1

I want to make a greedy match to an alternative of either zero to 'm' consecutive occurences of 'a' or zero to 'n' consecutive occurences of 'b'. If I do

/a{,m}|b{,n}/

it will not work because when I have sequences of 'b', it will match with 'a{,m}', and the alternative 'b{,n}' will not be looked at, and it will not be a greedy match.

PeeHaa
  • 71,436
  • 58
  • 190
  • 262
sawa
  • 165,429
  • 45
  • 277
  • 381

2 Answers2

1

If I understand what you're trying to do correctly, how about /(?:a{1,m}|b{1,n})?/

It'll match either a string of consecutive a's (up to m times), or a string of consecutive b's (up to n times), or nothing at all due to the optional ?.

Daniel Vandersluis
  • 91,582
  • 23
  • 169
  • 153
  • I think the problem in the original question is that for the sequence "aaaabbbb" @sawa wants to match the whole sequence, rather than just the "a" or "b" sections. – glenatron Mar 31 '11 at 15:59
  • Thanks.
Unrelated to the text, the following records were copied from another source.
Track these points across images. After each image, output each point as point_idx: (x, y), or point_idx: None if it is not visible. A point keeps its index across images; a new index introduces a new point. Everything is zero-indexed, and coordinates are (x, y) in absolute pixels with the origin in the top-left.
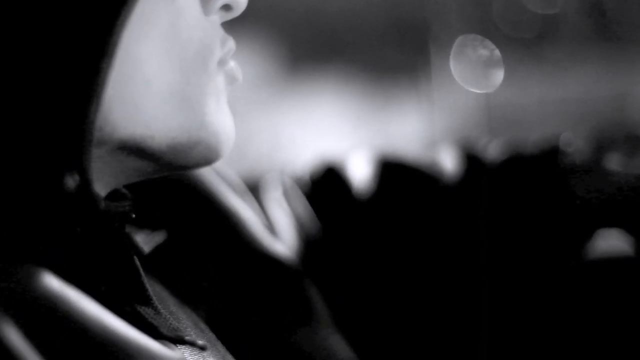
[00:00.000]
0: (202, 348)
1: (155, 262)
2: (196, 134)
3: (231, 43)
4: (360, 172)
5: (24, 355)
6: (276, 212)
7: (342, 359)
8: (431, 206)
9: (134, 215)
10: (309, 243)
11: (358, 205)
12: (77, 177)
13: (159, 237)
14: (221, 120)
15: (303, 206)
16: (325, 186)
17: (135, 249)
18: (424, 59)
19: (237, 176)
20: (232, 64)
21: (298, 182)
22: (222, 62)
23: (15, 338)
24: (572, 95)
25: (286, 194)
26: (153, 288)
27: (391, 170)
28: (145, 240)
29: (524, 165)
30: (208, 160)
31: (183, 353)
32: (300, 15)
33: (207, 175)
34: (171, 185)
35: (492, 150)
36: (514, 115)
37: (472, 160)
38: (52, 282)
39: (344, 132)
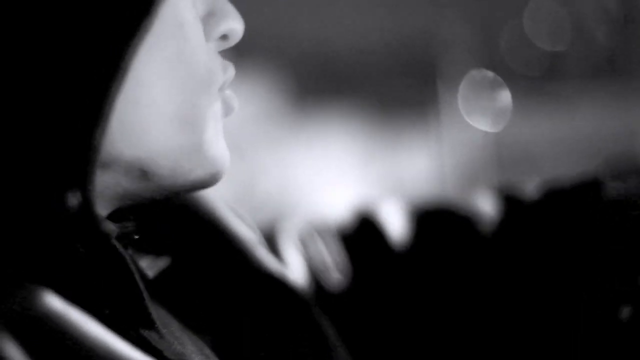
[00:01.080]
0: None
1: (159, 287)
2: (196, 158)
3: (232, 70)
4: (394, 221)
5: None
6: (291, 257)
7: None
8: (471, 252)
9: (137, 237)
10: (326, 291)
11: (396, 256)
12: (79, 196)
13: (163, 263)
14: (218, 146)
15: (320, 253)
16: (360, 237)
17: (139, 272)
18: (432, 95)
19: (250, 217)
20: (228, 92)
21: (331, 231)
22: (221, 88)
23: (17, 356)
24: (580, 131)
25: (303, 240)
26: (157, 312)
27: (428, 218)
28: (150, 266)
29: (566, 201)
30: (204, 184)
31: None
32: (307, 51)
33: (212, 200)
34: (175, 210)
35: (530, 190)
36: (523, 151)
37: (511, 202)
38: (55, 303)
39: (351, 168)
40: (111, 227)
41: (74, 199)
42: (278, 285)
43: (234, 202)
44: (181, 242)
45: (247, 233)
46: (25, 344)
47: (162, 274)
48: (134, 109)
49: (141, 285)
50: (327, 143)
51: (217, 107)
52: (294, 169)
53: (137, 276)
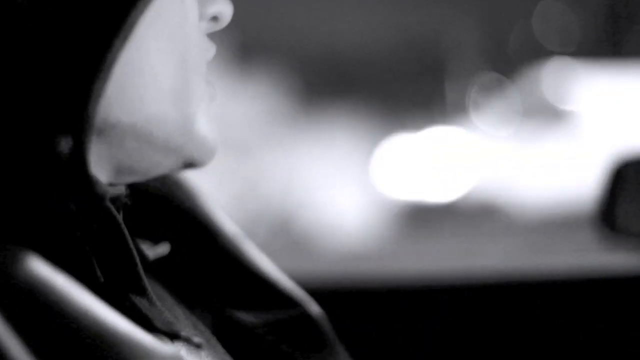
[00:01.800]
0: (198, 345)
1: (157, 268)
2: (187, 134)
3: (214, 49)
4: None
5: (3, 339)
6: None
7: None
8: None
9: (129, 202)
10: None
11: None
12: (70, 142)
13: (162, 249)
14: (208, 126)
15: None
16: None
17: (137, 249)
18: (440, 96)
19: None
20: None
21: None
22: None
23: None
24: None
25: None
26: (151, 285)
27: None
28: (148, 249)
29: None
30: (194, 163)
31: (179, 351)
32: (315, 52)
33: (204, 197)
34: (167, 208)
35: None
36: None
37: None
38: (40, 268)
39: (357, 167)
40: (106, 188)
41: (65, 145)
42: (266, 281)
43: (239, 200)
44: (173, 237)
45: (236, 230)
46: (6, 312)
47: (160, 260)
48: (134, 76)
49: (134, 251)
50: (333, 143)
51: (204, 87)
52: (300, 168)
53: (129, 240)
That is exactly what I wanted. Why didn't I come up with this? Nice. @glenatron Daniel's regex is what I wanted. Please wait 5 minutes for me to accept the answer. – sawa Mar 31 '11 at 15:59
  • @sawa Keep in mind that `a{1,m}` will match a substring when more than *m* a's are present, unless you somehow [anchor](http://www.regular-expressions.info/anchors.html) your pattern (ie. `/a{1,4}/` will match the first four a's in `aaaaaaaaaa`) – Daniel Vandersluis Mar 31 '11 at 16:04
  • I know that. I just want to match up to m, even if there is more. – sawa Mar 31 '11 at 16:05
0

I think by default, quantifiers are greedy and from left to right. So its not really a greedy issue you were having its the a{0,m} in the alternation matching in the presence of non a's. It would have matched up to 'm' a's had they been present first.

Greediness seem's more complicated than someone might guess.

'aaaaaaaaaa' =~ /(a{1,2}) (a{1,2}?) (a{1,4}) (a{4,12}+)/x &&
print "'$1', '$2', '$3', '$4'";

'aa', 'a', 'aaa', 'aaaa'